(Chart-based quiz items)
BEGIN

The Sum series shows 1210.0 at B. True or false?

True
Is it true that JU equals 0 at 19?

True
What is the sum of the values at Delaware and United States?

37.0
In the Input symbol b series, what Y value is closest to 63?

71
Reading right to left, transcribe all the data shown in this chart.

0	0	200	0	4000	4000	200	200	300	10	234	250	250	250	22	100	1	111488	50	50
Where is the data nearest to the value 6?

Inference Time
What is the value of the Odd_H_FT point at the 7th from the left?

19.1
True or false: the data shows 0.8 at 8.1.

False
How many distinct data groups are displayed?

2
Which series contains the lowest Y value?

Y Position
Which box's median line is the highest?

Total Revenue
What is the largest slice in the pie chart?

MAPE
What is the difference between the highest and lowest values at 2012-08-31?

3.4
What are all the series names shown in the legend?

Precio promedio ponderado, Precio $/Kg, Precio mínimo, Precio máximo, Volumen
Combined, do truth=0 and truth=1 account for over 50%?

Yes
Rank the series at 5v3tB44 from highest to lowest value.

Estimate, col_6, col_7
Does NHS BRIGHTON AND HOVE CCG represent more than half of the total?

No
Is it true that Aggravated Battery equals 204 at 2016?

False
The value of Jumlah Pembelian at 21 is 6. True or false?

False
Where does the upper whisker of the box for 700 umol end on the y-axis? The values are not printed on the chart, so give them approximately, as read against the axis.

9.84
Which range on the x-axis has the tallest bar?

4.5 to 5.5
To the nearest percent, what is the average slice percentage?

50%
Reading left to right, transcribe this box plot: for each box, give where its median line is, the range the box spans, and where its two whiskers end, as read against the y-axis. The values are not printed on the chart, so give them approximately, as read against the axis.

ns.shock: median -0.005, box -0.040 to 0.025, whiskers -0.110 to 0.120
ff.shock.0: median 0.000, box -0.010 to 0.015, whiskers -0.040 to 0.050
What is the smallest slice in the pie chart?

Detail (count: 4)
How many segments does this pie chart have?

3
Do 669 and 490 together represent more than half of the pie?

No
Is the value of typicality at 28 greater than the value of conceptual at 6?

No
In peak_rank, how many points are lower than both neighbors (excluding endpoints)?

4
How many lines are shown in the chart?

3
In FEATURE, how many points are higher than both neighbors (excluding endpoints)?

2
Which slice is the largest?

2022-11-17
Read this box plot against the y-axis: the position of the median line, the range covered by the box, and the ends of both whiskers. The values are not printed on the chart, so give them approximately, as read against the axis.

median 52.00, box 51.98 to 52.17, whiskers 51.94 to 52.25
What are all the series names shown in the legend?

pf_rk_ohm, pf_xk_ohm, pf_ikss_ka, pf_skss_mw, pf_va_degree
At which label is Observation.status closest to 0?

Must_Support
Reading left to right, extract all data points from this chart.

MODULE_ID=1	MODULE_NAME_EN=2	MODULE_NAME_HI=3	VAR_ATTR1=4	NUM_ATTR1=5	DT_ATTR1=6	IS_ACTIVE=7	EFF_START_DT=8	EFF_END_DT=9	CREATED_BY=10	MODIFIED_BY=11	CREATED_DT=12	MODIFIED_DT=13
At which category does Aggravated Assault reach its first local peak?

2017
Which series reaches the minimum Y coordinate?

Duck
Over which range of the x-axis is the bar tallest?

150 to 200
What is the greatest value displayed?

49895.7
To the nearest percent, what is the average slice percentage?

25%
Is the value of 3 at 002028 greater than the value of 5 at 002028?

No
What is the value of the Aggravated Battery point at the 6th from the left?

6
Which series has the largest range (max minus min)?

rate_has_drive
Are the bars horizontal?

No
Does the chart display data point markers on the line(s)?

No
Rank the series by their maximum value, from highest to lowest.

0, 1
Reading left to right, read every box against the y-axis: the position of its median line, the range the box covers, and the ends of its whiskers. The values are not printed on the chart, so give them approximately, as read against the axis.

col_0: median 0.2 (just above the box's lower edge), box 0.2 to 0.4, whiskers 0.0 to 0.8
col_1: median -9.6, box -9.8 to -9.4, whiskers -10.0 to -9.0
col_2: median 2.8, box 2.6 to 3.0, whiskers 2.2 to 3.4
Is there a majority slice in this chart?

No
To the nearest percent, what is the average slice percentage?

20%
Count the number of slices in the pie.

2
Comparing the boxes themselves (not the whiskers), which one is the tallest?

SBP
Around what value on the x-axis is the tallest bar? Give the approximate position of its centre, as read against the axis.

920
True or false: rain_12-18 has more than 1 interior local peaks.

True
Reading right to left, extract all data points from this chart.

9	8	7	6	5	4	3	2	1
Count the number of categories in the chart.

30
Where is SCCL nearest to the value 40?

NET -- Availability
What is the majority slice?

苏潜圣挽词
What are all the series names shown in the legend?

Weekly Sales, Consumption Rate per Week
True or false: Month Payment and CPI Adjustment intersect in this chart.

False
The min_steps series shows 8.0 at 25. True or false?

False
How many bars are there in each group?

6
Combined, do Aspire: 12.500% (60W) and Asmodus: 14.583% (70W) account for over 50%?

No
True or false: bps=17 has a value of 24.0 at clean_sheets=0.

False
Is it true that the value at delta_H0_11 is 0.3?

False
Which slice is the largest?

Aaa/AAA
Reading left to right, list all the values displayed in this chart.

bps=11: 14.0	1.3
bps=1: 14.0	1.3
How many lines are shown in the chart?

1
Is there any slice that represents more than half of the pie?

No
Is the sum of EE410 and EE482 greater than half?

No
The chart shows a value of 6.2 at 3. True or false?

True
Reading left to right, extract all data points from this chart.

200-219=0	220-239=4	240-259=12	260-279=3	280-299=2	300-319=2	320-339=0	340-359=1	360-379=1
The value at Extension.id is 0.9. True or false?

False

END

• DIRECTIONS: Reproduce every one of the items above word for word.

• YOUR RESPONSE:
The Sum series shows 1210.0 at B. True or false?

True
Is it true that JU equals 0 at 19?

True
What is the sum of the values at Delaware and United States?

37.0
In the Input symbol b series, what Y value is closest to 63?

71
Reading right to left, transcribe all the data shown in this chart.

0	0	200	0	4000	4000	200	200	300	10	234	250	250	250	22	100	1	111488	50	50
Where is the data nearest to the value 6?

Inference Time
What is the value of the Odd_H_FT point at the 7th from the left?

19.1
True or false: the data shows 0.8 at 8.1.

False
How many distinct data groups are displayed?

2
Which series contains the lowest Y value?

Y Position
Which box's median line is the highest?

Total Revenue
What is the largest slice in the pie chart?

MAPE
What is the difference between the highest and lowest values at 2012-08-31?

3.4
What are all the series names shown in the legend?

Precio promedio ponderado, Precio $/Kg, Precio mínimo, Precio máximo, Volumen
Combined, do truth=0 and truth=1 account for over 50%?

Yes
Rank the series at 5v3tB44 from highest to lowest value.

Estimate, col_6, col_7
Does NHS BRIGHTON AND HOVE CCG represent more than half of the total?

No
Is it true that Aggravated Battery equals 204 at 2016?

False
The value of Jumlah Pembelian at 21 is 6. True or false?

False
Where does the upper whisker of the box for 700 umol end on the y-axis? The values are not printed on the chart, so give them approximately, as read against the axis.

9.84
Which range on the x-axis has the tallest bar?

4.5 to 5.5
To the nearest percent, what is the average slice percentage?

50%
Reading left to right, transcribe this box plot: for each box, give where its median line is, the range the box spans, and where its two whiskers end, as read against the y-axis. The values are not printed on the chart, so give them approximately, as read against the axis.

ns.shock: median -0.005, box -0.040 to 0.025, whiskers -0.110 to 0.120
ff.shock.0: median 0.000, box -0.010 to 0.015, whiskers -0.040 to 0.050
What is the smallest slice in the pie chart?

Detail (count: 4)
How many segments does this pie chart have?

3
Do 669 and 490 together represent more than half of the pie?

No
Is the value of typicality at 28 greater than the value of conceptual at 6?

No
In peak_rank, how many points are lower than both neighbors (excluding endpoints)?

4
How many lines are shown in the chart?

3
In FEATURE, how many points are higher than both neighbors (excluding endpoints)?

2
Which slice is the largest?

2022-11-17
Read this box plot against the y-axis: the position of the median line, the range covered by the box, and the ends of both whiskers. The values are not printed on the chart, so give them approximately, as read against the axis.

median 52.00, box 51.98 to 52.17, whiskers 51.94 to 52.25
What are all the series names shown in the legend?

pf_rk_ohm, pf_xk_ohm, pf_ikss_ka, pf_skss_mw, pf_va_degree
At which label is Observation.status closest to 0?

Must_Support
Reading left to right, extract all data points from this chart.

MODULE_ID=1	MODULE_NAME_EN=2	MODULE_NAME_HI=3	VAR_ATTR1=4	NUM_ATTR1=5	DT_ATTR1=6	IS_ACTIVE=7	EFF_START_DT=8	EFF_END_DT=9	CREATED_BY=10	MODIFIED_BY=11	CREATED_DT=12	MODIFIED_DT=13
At which category does Aggravated Assault reach its first local peak?

2017
Which series reaches the minimum Y coordinate?

Duck
Over which range of the x-axis is the bar tallest?

150 to 200
What is the greatest value displayed?

49895.7
To the nearest percent, what is the average slice percentage?

25%
Is the value of 3 at 002028 greater than the value of 5 at 002028?

No
What is the value of the Aggravated Battery point at the 6th from the left?

6
Which series has the largest range (max minus min)?

rate_has_drive
Are the bars horizontal?

No
Does the chart display data point markers on the line(s)?

No
Rank the series by their maximum value, from highest to lowest.

0, 1
Reading left to right, read every box against the y-axis: the position of its median line, the range the box covers, and the ends of its whiskers. The values are not printed on the chart, so give them approximately, as read against the axis.

col_0: median 0.2 (just above the box's lower edge), box 0.2 to 0.4, whiskers 0.0 to 0.8
col_1: median -9.6, box -9.8 to -9.4, whiskers -10.0 to -9.0
col_2: median 2.8, box 2.6 to 3.0, whiskers 2.2 to 3.4
Is there a majority slice in this chart?

No
To the nearest percent, what is the average slice percentage?

20%
Count the number of slices in the pie.

2
Comparing the boxes themselves (not the whiskers), which one is the tallest?

SBP
Around what value on the x-axis is the tallest bar? Give the approximate position of its centre, as read against the axis.

920
True or false: rain_12-18 has more than 1 interior local peaks.

True
Reading right to left, extract all data points from this chart.

9	8	7	6	5	4	3	2	1
Count the number of categories in the chart.

30
Where is SCCL nearest to the value 40?

NET -- Availability
What is the majority slice?

苏潜圣挽词
What are all the series names shown in the legend?

Weekly Sales, Consumption Rate per Week
True or false: Month Payment and CPI Adjustment intersect in this chart.

False
The min_steps series shows 8.0 at 25. True or false?

False
How many bars are there in each group?

6
Combined, do Aspire: 12.500% (60W) and Asmodus: 14.583% (70W) account for over 50%?

No
True or false: bps=17 has a value of 24.0 at clean_sheets=0.

False
Is it true that the value at delta_H0_11 is 0.3?

False
Which slice is the largest?

Aaa/AAA
Reading left to right, list all the values displayed in this chart.

bps=11: 14.0	1.3
bps=1: 14.0	1.3
How many lines are shown in the chart?

1
Is there any slice that represents more than half of the pie?

No
Is the sum of EE410 and EE482 greater than half?

No
The chart shows a value of 6.2 at 3. True or false?

True
Reading left to right, extract all data points from this chart.

200-219=0	220-239=4	240-259=12	260-279=3	280-299=2	300-319=2	320-339=0	340-359=1	360-379=1
The value at Extension.id is 0.9. True or false?

False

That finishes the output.